DEV Community


Posted on • Originally published at on

How to Gather Data for Machine Learning

Unless you’ve been living in a cave these last few months (a cave that somehow carries sufficient WiFi coverage to reach our blog), you’ll doubtless have heard about machine learning. If you’re a developer, chances are you’re intrigued.

The machine learning algorithm, which solves problems without requiring detailed instructions, is one of the most exciting technologies on the planet. Since I began writing this post, Facebook and Microsoft have announced major additions to their own machine learning programmes.

But machine learning is deeply misunderstood – and not just by those who think it’s the dawn of a terrifying rise of the robots. In this article we’re going to demystify the concept, by cutting right to its core: the way we gather data for our machine learning algorithm, following a clearly defined process.

In this comprehensive introduction to machine learning, we’ll give you a clear explanation of the process used to train, and test, machine learning models, and show how you need different data at the various stages. But don’t worry, it won’t be too technical. We’ll leave the math lessons for another day.

A General Approach to Data-Gathering

Machine learning algorithms require huge amounts of data to function. When dealing with millions or even billions of images or records, it’s really hard to pinpoint what exactly makes an algorithm perform badly.

So, when compiling your data, it’s not enough to gather vast reams of information, feed it to your model and expect good results. The process needs to be much more finely tuned.

In general, it’s best to follow a series of iterative stages until you’re satisfied with the outcome. The process should run like this:

  1. Select your data distributions
  2. Split the data into data sets
  3. Train the model

Selecting Data Distributions in Machine Learning

The first step requires us to think about who will be interacting with our model, and the various data it will be handling as a result. This can be best explained with a couple of examples that illustrate what happens when we don’t take this into account.

Imagine you’re building an image recognition model to automatically label furniture items for an online store. To train the model, you collect a bunch of images from various manufacturers’ catalogues, professional shots that share common attributes such as distances and angles.
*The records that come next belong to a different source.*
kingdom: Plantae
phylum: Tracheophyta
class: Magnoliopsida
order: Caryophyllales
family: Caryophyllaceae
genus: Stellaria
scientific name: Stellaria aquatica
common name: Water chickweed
However, in production, you let users upload their own images from their phones. There’s a good chance these will be low-quality, blurry, badly lit or framed in the sort of unusual angles that a professional photographer wouldn’t use.

The system might perform poorly because the images used for training and production came from two clearly separate distributions.
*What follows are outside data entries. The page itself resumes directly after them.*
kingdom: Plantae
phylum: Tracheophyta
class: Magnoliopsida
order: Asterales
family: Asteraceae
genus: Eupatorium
CAPTION: Here you see the difference between a professional photo, used in training, and a poor-quality image taken by an actual user.

Another example: You need to train a model for an online book recommendation engine, but you believe your user base is evenly distributed across age and gender. Only later does it become apparent that 70% are actually young women. So you end up training the model with data from people who won’t actually be using it.

So when collecting data, it’s important to first define exactly how the system will be applied and make sure that the data we use to train the model is a good representation of the data it will handle when released to the market.

Creating Machine Learning Datasets

Ok, now we’re ready to think about breaking up our idea. So let’s dive into this with another example (sorry for the case study overload, but it’s the best way to get this point across).

Let’s imagine we were training someone to recognize the difference between a cat and a dog. We’d show them thousands of pictures of cats and dogs, all different types and breeds.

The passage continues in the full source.